> **YOUR ASSIGNMENT**
Please give, exactly as they appear below, the line with "Holyart app" and every line after it through the final one, and nothing else.

------ SOURCE DATA ------

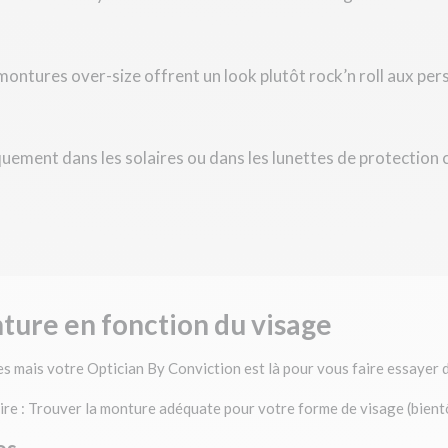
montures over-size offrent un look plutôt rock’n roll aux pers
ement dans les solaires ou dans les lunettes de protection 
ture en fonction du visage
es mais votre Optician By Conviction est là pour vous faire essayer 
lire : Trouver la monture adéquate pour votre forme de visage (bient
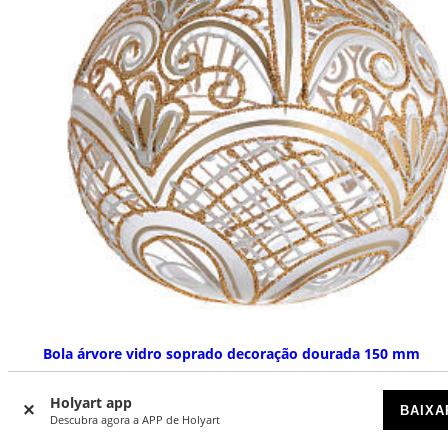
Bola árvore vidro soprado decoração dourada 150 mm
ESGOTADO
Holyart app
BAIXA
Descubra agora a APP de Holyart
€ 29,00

------

> **COMPLETED EXERCISE**
Holyart app
BAIXA
Descubra agora a APP de Holyart
€ 29,00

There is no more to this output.